Federal judge rules HHS' efforts to punish pharma over 340B restrictions 'arbitrary and capricious'

Gavel court room lawsuit judge
A court condemned pharmas' "unilateral extra-statutory restrictions" on sales of 340B drugs to covered contract pharmacies but turned aside the Department of Health and Human Services' efforts from the past year to penalize drugmakers for those same practices. (Pixabay)

The pharmaceutical industry scored a muted win in its long-running feud with the Department of Health and Human Services (HHS) over 340B program discounts Friday when a federal court judge granted Eli Lilly’s bid to vacate two administrative actions aimed at drugmakers.

U.S. District Court Judge Sarah Evans Barker ruled that a December advisory opinion from HHS’ Office of the General Counsel and a May enforcement letter from the Health Resources and Services Administration (HRSA) were “arbitrary and capricious” and in violation of the Administrative Procedures Act.

But while Barker ordered the two actions to be set aside and vacated, she also specified that HHS did not exceed its statutory authority or act unconstitutionally in regard to the May enforcement letter.

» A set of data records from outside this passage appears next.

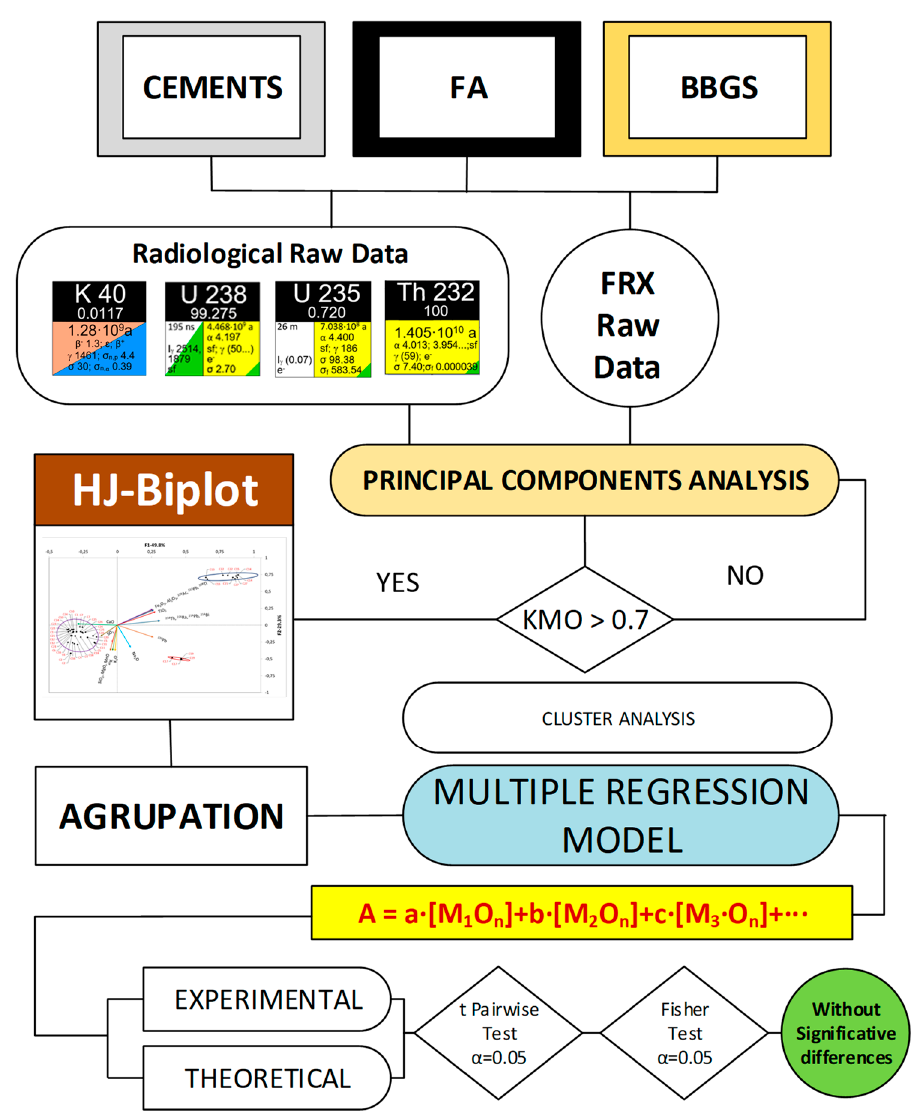
Figure 1. Diagram of the statistical process applied to the activity concentrations and chemical compositions obtained by XRF.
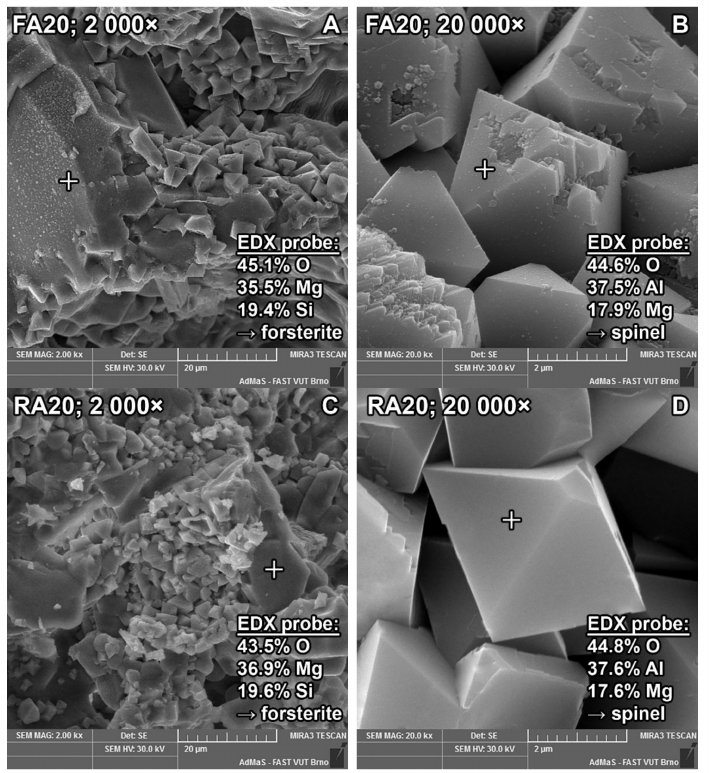
Figure 5. SEM images of mixtures ( A , B ) FA20 and ( C , D ) RA20 with magnifications of 2000 × (left) and 20,000 × (right) with EDX probe results.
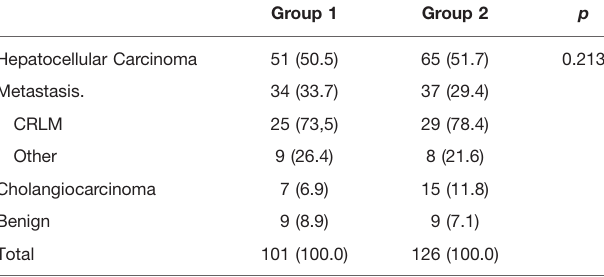
TABLE 2 | Liver pathologies treated pre-COVID (Group 1) and during pandemic (Group 2).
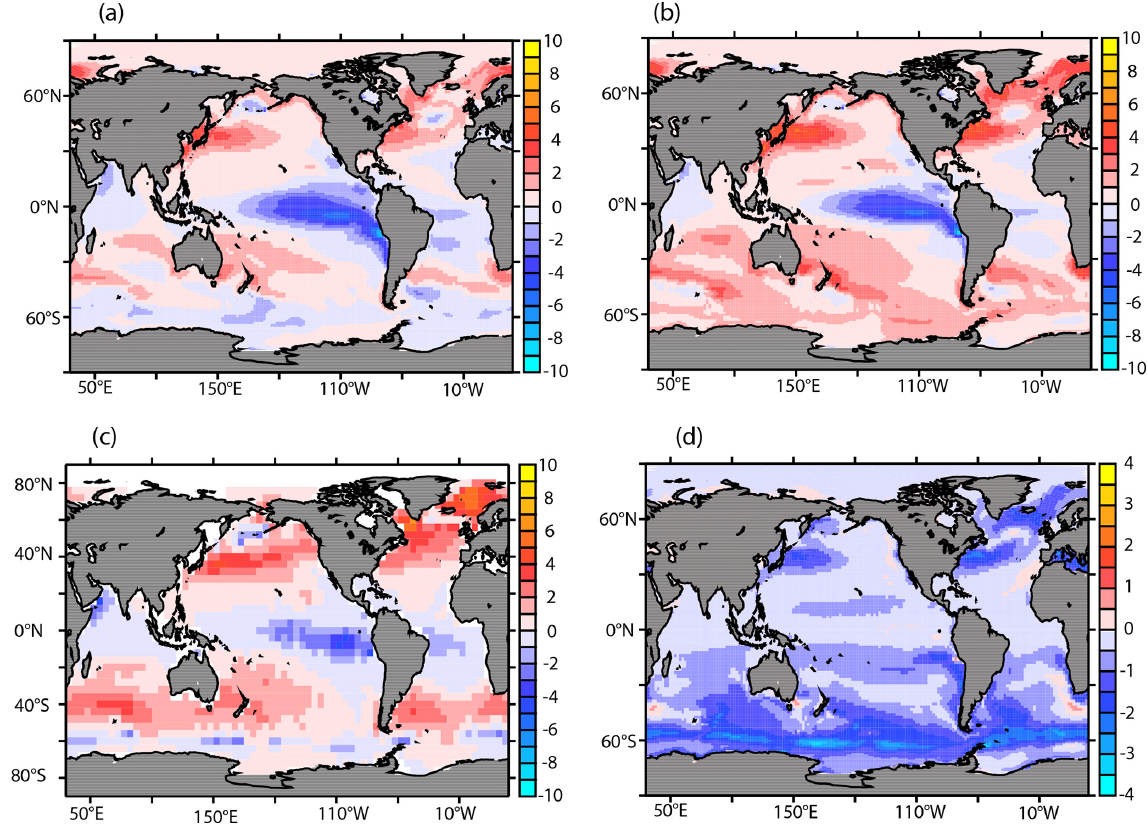
Figure 5. Air–sea CO 2 fluxes for WSTIR averaged over 2000–2006 (a) , Air–sea CO 2 fluxes for CNTRL averaged over 2000–2006 (b) , Air–sea CO 2 fluxes for the climatology of Takahashi et al. (2009) focused on the year 2000 (c) , and the air–sea flux differences between the WSTIR and CNTRL simulations (d) . In all panels, the units are moles Cm − 2 yr − 1 . Positive values indicate carbon uptake by the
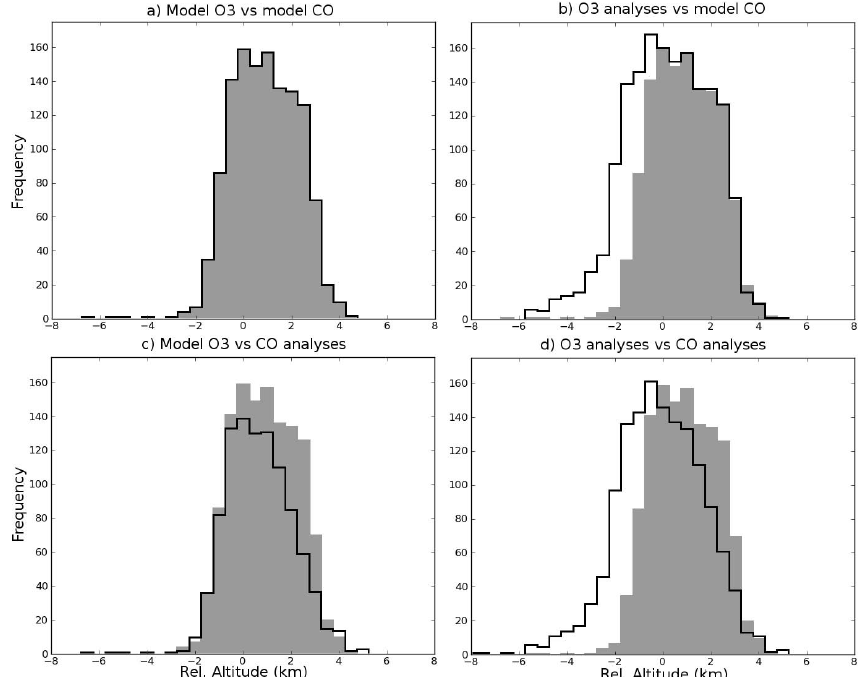
Fig. 5. Histograms showing the distributions of the ExTL in relative altitude space in the region between 30 ◦ W–10 ◦ E and 40–65 ◦ N on 15 August 2007 at 12:00UTC. model O 3 vs. model CO (a) , O 3 analyses vs. model CO (b) , model O 3 vs. CO analyses (c) and O 3 analyses vs. CO analyses (d) are displayed in black, and model O 3 vs. model CO distribution is overplotted in gray on the plots. The histograms display the absolute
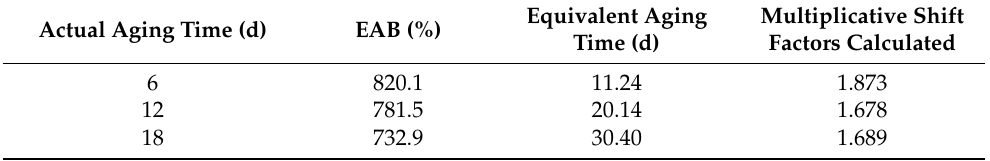
Table 1. Multiplicative shift factor for results of the EAB of the thermal-aged cable insulation at 154 ◦ C. Actual Aging Time (d) EAB (%)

"Lilly is encouraged by Friday’s opinion, which confirms that the government’s enforcement decision against it was improper," the drugmaker said in an email statement.

Further, the judge determined that Lilly and other drug manufacturers are not permitted under the current 340B statute “to impose unilateral extra-statutory restrictions on its offer to sell 340B drugs to covered entities utilizing multiple contract pharmacy arrangements.”

RELATED: HHS pulls 340B advisory opinion after it fails to throw out AstraZeneca lawsuit

HHS may have “suddenly” changed its views on whether the agency could enforce penalties against drugmakers restricting sales of the discounted products to contract pharmacies, but the law as written makes it impossible to discern whether Congress intended for drug manufacturers to have “unlimited delivery obligations … untethered to the particular covered entity’s actual distribution needs,” the judge wrote.

As such, Barker underscored the need for lawmakers to settle the ambiguity with new, explicit legislation.

“We have no insight into why there is apparently so much reluctance to promulgate a holistic legislative proposal to bring clarity to the scope of the regulated parties' obligations and entitlements … rather than engage in piecemeal interpretations and after the fact patchwork characterizing the history of the agency's attempts to manage this program,” Barker wrote in the Friday order.

“What we have come to see, however, is that the 340B program can no longer be held together and implemented fairly for all concerned with non-binding interpretive guidelines and mixed, sometimes inconsistent messaging by the agency regarding the source and extent of its authority to enforce statutory compliance in the area of contract pharmacies.”

Eli Lilly’s case against HHS is the latest in a lengthy dispute between the agency and a slew of pharmaceutical companies including AstraZeneca, Novartis, Novo Nordisk, Sanofi and United Therapeutics.

The 340B program requires drugmakers to offer discounted products to safety net hospitals, community health centers and other providers as a condition of participation in Medicare and Medicaid.

Beginning in July 2020, however, the drugmakers announced they would no longer provide 340B-discounted products to contract pharmacies or would be limiting sales unless a 340B-covered entity provided claims data ensuring there were no duplicative discounts being applied.

RELATED: PhRMA sues Arkansas over law requiring companies to offer products to 340B contract pharmacies

In response, HHS’ Office of the General Counsel issued the December advisory opinion, which stated that the restrictions violated federal law, and later through HRSA delivered enforcement letters threatening penalties to the six companies.

HHS’ pushback has generally taken a beating in the courts. In June, the agency decided to pull the December advisory opinion to “avoid confusion and unnecessary litigation” after courts took the side of AstraZeneca and struck down a motion from HHS to dismiss the case.

The drugmakers have dug in their heels throughout the process, refusing to reverse their policies even as HRSA issued new (now remanded) warnings in late September.

Industry supporters of HHS’ position focused on the silver lining of Friday’s decision.

In a statement, Maureen Testoni, president and CEO of 340B Health, a membership organization of more than 1,400 340B participants, said the group was encouraged by Barker’s position on the “unilateral” restrictions on drug discounts for contract pharmacies.

“We are encouraged that the court upheld HRSA’s view that Lilly is violating the law as one that ‘best aligns with congressional intent’ of the 340B program,” she said in a statement. “We urge the government to continue its work to enforce the law and restore the statutory drug discounts that enable 340B hospitals to care for patients with low incomes and those living in rural parts of the country.”